Quintus MacLachlann had been about to kill himself? She found it difficult to accept that a man of such vitality would ever seek to end his existence.

“Thank God I did find him, and I’ve been more than glad ever since,” Jamie said as he pushed himself off the desk.

He looked back at Esme and studied her face. “Is that all you’re worried about, Esme? Or do you think he might try to take liberties with you? If so, rest assured that he won’t. He’s had … well, there have been women in his life, I know, but he’s never been cruel or lascivious. If I thought there was any chance of that, I’d never let you go with him, especially in the guise of his wife. Besides, if there’s a woman alive who’s immune to any man’s attempted seduction, it’s you.”

Yes, she would be immune to any man’s seductive efforts, especially those of a man who teased and mocked her.

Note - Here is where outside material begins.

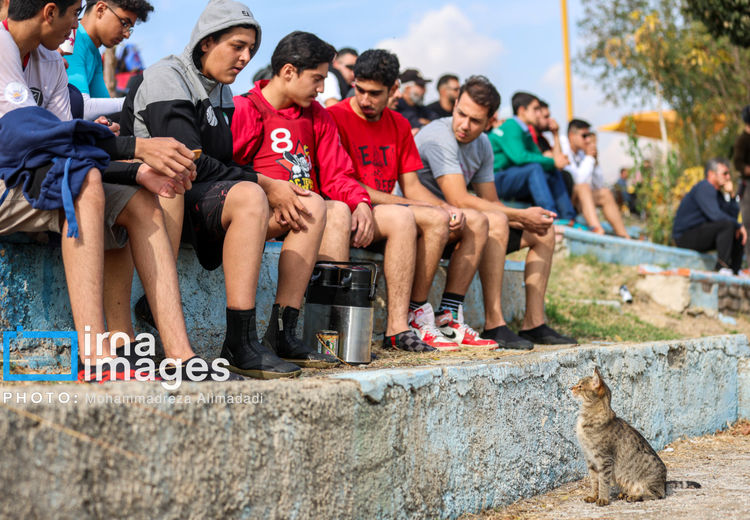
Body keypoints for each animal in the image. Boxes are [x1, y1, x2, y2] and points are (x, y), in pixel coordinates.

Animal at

Jamie put his hands on her shoulders as he looked deeply into her eyes. “You can trust him, Esme. Please believe me when I say that beneath Quinn’s devil-may-care exterior is a good, honest man, or I’d never have suggested you go to Edinburgh with him.”

Esme nodded her head. She wanted to believe Jamie. She wanted to believe she was going to Edinburgh for a just cause with a trustworthy man.

But she really wished neither Catriona McNare nor Quintus MacLachlann had ever been born.